··· Raw data ···

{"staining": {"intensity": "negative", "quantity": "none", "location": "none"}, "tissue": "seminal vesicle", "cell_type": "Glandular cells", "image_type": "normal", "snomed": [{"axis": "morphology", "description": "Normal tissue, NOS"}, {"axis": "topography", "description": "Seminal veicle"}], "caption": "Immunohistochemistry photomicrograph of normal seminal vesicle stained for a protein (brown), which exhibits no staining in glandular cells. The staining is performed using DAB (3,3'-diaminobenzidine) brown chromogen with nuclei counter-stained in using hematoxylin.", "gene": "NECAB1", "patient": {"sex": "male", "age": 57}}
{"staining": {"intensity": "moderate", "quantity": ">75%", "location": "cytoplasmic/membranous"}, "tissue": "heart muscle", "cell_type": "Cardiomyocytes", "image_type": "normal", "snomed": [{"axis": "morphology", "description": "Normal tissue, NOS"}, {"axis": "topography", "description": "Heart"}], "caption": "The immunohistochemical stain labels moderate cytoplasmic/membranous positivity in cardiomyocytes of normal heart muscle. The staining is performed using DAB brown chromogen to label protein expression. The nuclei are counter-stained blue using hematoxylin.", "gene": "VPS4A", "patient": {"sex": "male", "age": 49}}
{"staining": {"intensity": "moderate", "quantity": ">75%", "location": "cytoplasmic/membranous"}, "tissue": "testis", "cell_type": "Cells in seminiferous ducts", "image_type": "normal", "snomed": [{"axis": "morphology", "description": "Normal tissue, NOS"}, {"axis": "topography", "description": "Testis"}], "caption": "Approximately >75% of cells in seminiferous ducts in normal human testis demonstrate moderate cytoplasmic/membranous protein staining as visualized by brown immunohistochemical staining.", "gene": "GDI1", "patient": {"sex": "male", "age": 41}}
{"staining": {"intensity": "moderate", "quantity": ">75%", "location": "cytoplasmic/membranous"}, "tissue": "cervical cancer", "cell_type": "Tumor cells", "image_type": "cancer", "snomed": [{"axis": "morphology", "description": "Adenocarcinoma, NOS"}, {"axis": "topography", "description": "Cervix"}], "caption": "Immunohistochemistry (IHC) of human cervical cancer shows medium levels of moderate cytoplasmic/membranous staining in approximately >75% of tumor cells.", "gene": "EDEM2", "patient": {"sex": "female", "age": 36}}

···

About this task >>
Transcribe all of the data, keeping every line identical.

Task result >>
{"staining": {"intensity": "negative", "quantity": "none", "location": "none"}, "tissue": "seminal vesicle", "cell_type": "Glandular cells", "image_type": "normal", "snomed": [{"axis": "morphology", "description": "Normal tissue, NOS"}, {"axis": "topography", "description": "Seminal veicle"}], "caption": "Immunohistochemistry photomicrograph of normal seminal vesicle stained for a protein (brown), which exhibits no staining in glandular cells. The staining is performed using DAB (3,3'-diaminobenzidine) brown chromogen with nuclei counter-stained in using hematoxylin.", "gene": "NECAB1", "patient": {"sex": "male", "age": 57}}
{"staining": {"intensity": "moderate", "quantity": ">75%", "location": "cytoplasmic/membranous"}, "tissue": "heart muscle", "cell_type": "Cardiomyocytes", "image_type": "normal", "snomed": [{"axis": "morphology", "description": "Normal tissue, NOS"}, {"axis": "topography", "description": "Heart"}], "caption": "The immunohistochemical stain labels moderate cytoplasmic/membranous positivity in cardiomyocytes of normal heart muscle. The staining is performed using DAB brown chromogen to label protein expression. The nuclei are counter-stained blue using hematoxylin.", "gene": "VPS4A", "patient": {"sex": "male", "age": 49}}
{"staining": {"intensity": "moderate", "quantity": ">75%", "location": "cytoplasmic/membranous"}, "tissue": "testis", "cell_type": "Cells in seminiferous ducts", "image_type": "normal", "snomed": [{"axis": "morphology", "description": "Normal tissue, NOS"}, {"axis": "topography", "description": "Testis"}], "caption": "Approximately >75% of cells in seminiferous ducts in normal human testis demonstrate moderate cytoplasmic/membranous protein staining as visualized by brown immunohistochemical staining.", "gene": "GDI1", "patient": {"sex": "male", "age": 41}}
{"staining": {"intensity": "moderate", "quantity": ">75%", "location": "cytoplasmic/membranous"}, "tissue": "cervical cancer", "cell_type": "Tumor cells", "image_type": "cancer", "snomed": [{"axis": "morphology", "description": "Adenocarcinoma, NOS"}, {"axis": "topography", "description": "Cervix"}], "caption": "Immunohistochemistry (IHC) of human cervical cancer shows medium levels of moderate cytoplasmic/membranous staining in approximately >75% of tumor cells.", "gene": "EDEM2", "patient": {"sex": "female", "age": 36}}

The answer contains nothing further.